College football is rich with tradition and symbols.
With the rise of the “Turnover Chain” at the University of Miami, we’ve now seen later iterations of traditions, including turnover pencils and chainsaws. There is a form of team camaraderie built in these symbols, meant to celebrate defensive excellence. But was the turnover chain the first of these symbols? Wrong. There’s a certain tradition that belongs to the University of Florida that has been passed down for eight years now, long before Mark Richt was at Miami.
If you’ve been to Valdosta High School football games, you may have seen a doll on the sidelines, the infamous Chucky doll.
When Jaheim Bell initially committed to the University of Florida, the doll became a staple around games, and it carries a tradition that goes back a few years for the Gators.
Chucky, of course, is the murderous doll from the cult classic movies of the 1980s and ’90s. But the Gator tradition was started in 2011: When defensive end Dominique Easely had the Chucky doll, it was a symbol of the Gators’ tenacity and killer instinct on the defensive side of the ball. It was that defensive dominance and spirit that made the Chucky doll their staple for years to come.

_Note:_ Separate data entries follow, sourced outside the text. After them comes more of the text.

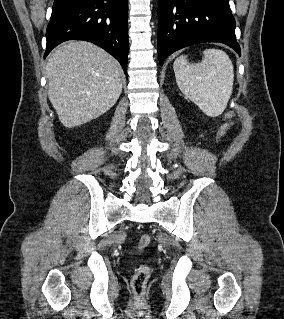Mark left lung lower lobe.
<instances>
[{"instance_id":"left-lung-lower-lobe-1","label":"left lung lower lobe","mask_w":284,"mask_h":319,"mask_svg":"<svg viewBox=\"0 0 284 319\" xmlns=\"http://www.w3.org/2000/svg\"><path fill=\"white\" fill-rule=\"evenodd\" d=\"M229 0H158L160 65L173 52L201 42H220L241 55Z\"/></svg>"}]
</instances>
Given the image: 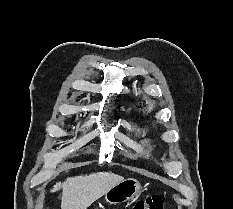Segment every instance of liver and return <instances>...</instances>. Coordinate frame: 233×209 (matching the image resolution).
Returning <instances> with one entry per match:
<instances>
[{
    "label": "liver",
    "mask_w": 233,
    "mask_h": 209,
    "mask_svg": "<svg viewBox=\"0 0 233 209\" xmlns=\"http://www.w3.org/2000/svg\"><path fill=\"white\" fill-rule=\"evenodd\" d=\"M123 179L112 172L68 177L62 183L61 209H87ZM59 186L60 183H57L51 192Z\"/></svg>",
    "instance_id": "1"
}]
</instances>
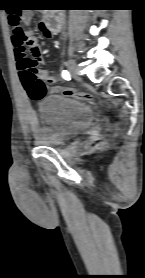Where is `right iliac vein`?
<instances>
[{
    "instance_id": "1",
    "label": "right iliac vein",
    "mask_w": 145,
    "mask_h": 278,
    "mask_svg": "<svg viewBox=\"0 0 145 278\" xmlns=\"http://www.w3.org/2000/svg\"><path fill=\"white\" fill-rule=\"evenodd\" d=\"M67 67L72 76L77 77L78 75V67L76 66L75 62L72 59H68Z\"/></svg>"
}]
</instances>
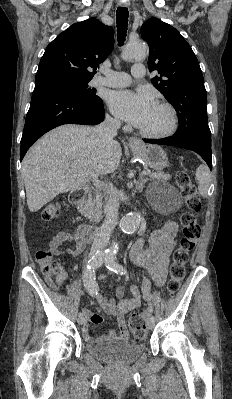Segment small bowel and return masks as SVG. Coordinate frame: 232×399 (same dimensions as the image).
Masks as SVG:
<instances>
[{"mask_svg": "<svg viewBox=\"0 0 232 399\" xmlns=\"http://www.w3.org/2000/svg\"><path fill=\"white\" fill-rule=\"evenodd\" d=\"M177 228L173 222H166L162 229L153 233L149 237H136L133 240V247L130 253V260L135 265L143 266L147 273L154 279L157 287H162L168 270V259L170 248L173 246L177 237ZM148 242L151 249L147 254L141 253V247ZM86 247L85 242H77L74 248H64L58 243L52 244V252L54 255L68 254L73 258H77L82 250ZM103 276V275H102ZM132 298L124 299L125 291L123 287L117 290L120 298L119 302L107 300L103 295L98 296V301L109 314H115L119 323V331L108 333L107 337L112 342H118L125 339L129 334V328L124 323V315L127 311L138 308L140 306V289L137 286L130 288ZM82 312L89 322L79 325L78 330L90 345H99L100 338L92 334L91 323H100L102 318L98 314L92 313L88 307H82Z\"/></svg>", "mask_w": 232, "mask_h": 399, "instance_id": "obj_1", "label": "small bowel"}]
</instances>
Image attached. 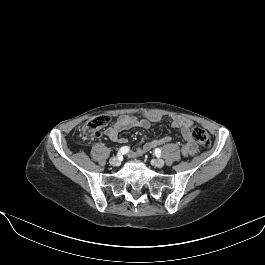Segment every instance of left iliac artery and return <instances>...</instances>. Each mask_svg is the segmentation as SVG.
<instances>
[{
    "instance_id": "1",
    "label": "left iliac artery",
    "mask_w": 265,
    "mask_h": 265,
    "mask_svg": "<svg viewBox=\"0 0 265 265\" xmlns=\"http://www.w3.org/2000/svg\"><path fill=\"white\" fill-rule=\"evenodd\" d=\"M155 154L157 156H160L161 155V149H159V148L155 149Z\"/></svg>"
}]
</instances>
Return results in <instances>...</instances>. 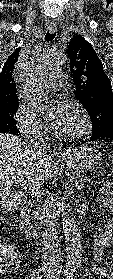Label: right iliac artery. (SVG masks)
<instances>
[{
    "mask_svg": "<svg viewBox=\"0 0 113 279\" xmlns=\"http://www.w3.org/2000/svg\"><path fill=\"white\" fill-rule=\"evenodd\" d=\"M41 269H35L32 271L31 278L30 279H41Z\"/></svg>",
    "mask_w": 113,
    "mask_h": 279,
    "instance_id": "right-iliac-artery-1",
    "label": "right iliac artery"
}]
</instances>
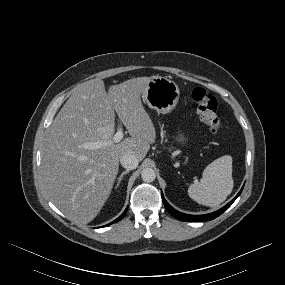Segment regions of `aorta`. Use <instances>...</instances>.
<instances>
[{
    "label": "aorta",
    "instance_id": "aorta-1",
    "mask_svg": "<svg viewBox=\"0 0 285 285\" xmlns=\"http://www.w3.org/2000/svg\"><path fill=\"white\" fill-rule=\"evenodd\" d=\"M141 178L144 182H153L156 178V173L152 168H145L141 172Z\"/></svg>",
    "mask_w": 285,
    "mask_h": 285
}]
</instances>
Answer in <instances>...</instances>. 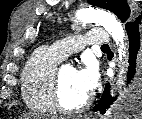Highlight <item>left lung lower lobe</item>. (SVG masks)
<instances>
[{
    "label": "left lung lower lobe",
    "mask_w": 142,
    "mask_h": 119,
    "mask_svg": "<svg viewBox=\"0 0 142 119\" xmlns=\"http://www.w3.org/2000/svg\"><path fill=\"white\" fill-rule=\"evenodd\" d=\"M142 14L125 25L129 38V69L128 81L130 86L126 95V105L136 108L142 104ZM117 97L110 96V86L107 83L99 104L94 107L95 111L105 113Z\"/></svg>",
    "instance_id": "left-lung-lower-lobe-1"
}]
</instances>
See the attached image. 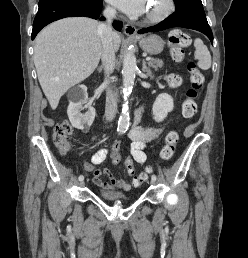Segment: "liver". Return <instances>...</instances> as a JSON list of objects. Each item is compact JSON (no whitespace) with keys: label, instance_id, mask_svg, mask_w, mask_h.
<instances>
[{"label":"liver","instance_id":"1","mask_svg":"<svg viewBox=\"0 0 248 258\" xmlns=\"http://www.w3.org/2000/svg\"><path fill=\"white\" fill-rule=\"evenodd\" d=\"M100 23L86 17H70L45 27L34 45V64L41 88L53 110L71 87L89 77L100 61ZM120 36L113 35L115 51Z\"/></svg>","mask_w":248,"mask_h":258}]
</instances>
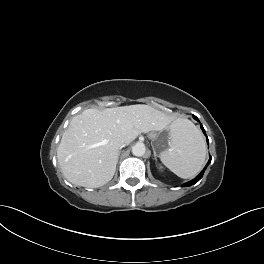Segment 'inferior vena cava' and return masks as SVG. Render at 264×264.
I'll use <instances>...</instances> for the list:
<instances>
[{
  "label": "inferior vena cava",
  "instance_id": "602c4592",
  "mask_svg": "<svg viewBox=\"0 0 264 264\" xmlns=\"http://www.w3.org/2000/svg\"><path fill=\"white\" fill-rule=\"evenodd\" d=\"M125 146H126V144H125L124 141L119 142V147H120V148H123V147H125Z\"/></svg>",
  "mask_w": 264,
  "mask_h": 264
}]
</instances>
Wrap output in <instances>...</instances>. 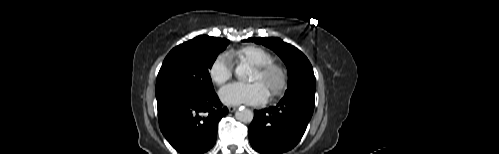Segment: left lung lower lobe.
<instances>
[{
	"instance_id": "0a47b994",
	"label": "left lung lower lobe",
	"mask_w": 499,
	"mask_h": 154,
	"mask_svg": "<svg viewBox=\"0 0 499 154\" xmlns=\"http://www.w3.org/2000/svg\"><path fill=\"white\" fill-rule=\"evenodd\" d=\"M314 94L294 92L284 96L276 106L254 111L249 126L253 149L262 154H279L294 148L312 117Z\"/></svg>"
}]
</instances>
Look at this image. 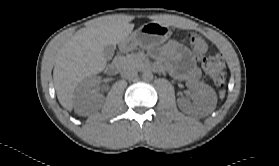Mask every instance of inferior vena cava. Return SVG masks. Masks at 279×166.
<instances>
[{
	"label": "inferior vena cava",
	"instance_id": "1",
	"mask_svg": "<svg viewBox=\"0 0 279 166\" xmlns=\"http://www.w3.org/2000/svg\"><path fill=\"white\" fill-rule=\"evenodd\" d=\"M122 76L127 79H133L137 76V71L134 69L126 70L122 73Z\"/></svg>",
	"mask_w": 279,
	"mask_h": 166
}]
</instances>
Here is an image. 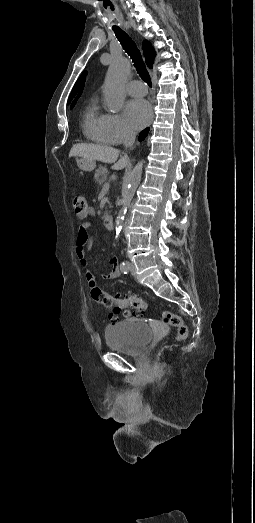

Chucky became the second symbol for the Gators, and their killer instinct on the defensive side of the ball was being written into the record books. Florida was constantly one of the top defensive teams in the country, and every year saw another great prospect drafted from their ranks.
From then on, many players carried on the tradition, with Dante Fowler Jr. taking the doll from Easely and passing it along for years. It was a span that saw 17 Gators defensive players drafted, showing their dominance. That’s when it hit the recruiting scene.
Many players began using the doll as their unofficial form of commitment to the university. The symbol for the great defensive players who had pride for the Gators made its way to high school sidelines, and now you’ll see the doll with nearly every recruit. The tradition had transcended its initial purpose and became a Florida Gator staple.
Bell had it with him to announce his initial commitment to the University of Florida, and while he may have since turned away from Florida, the Chucky tradition lives on. You can assume you’ll see many more Chucky dolls come National Signing Day as players don the Gator blue and orange.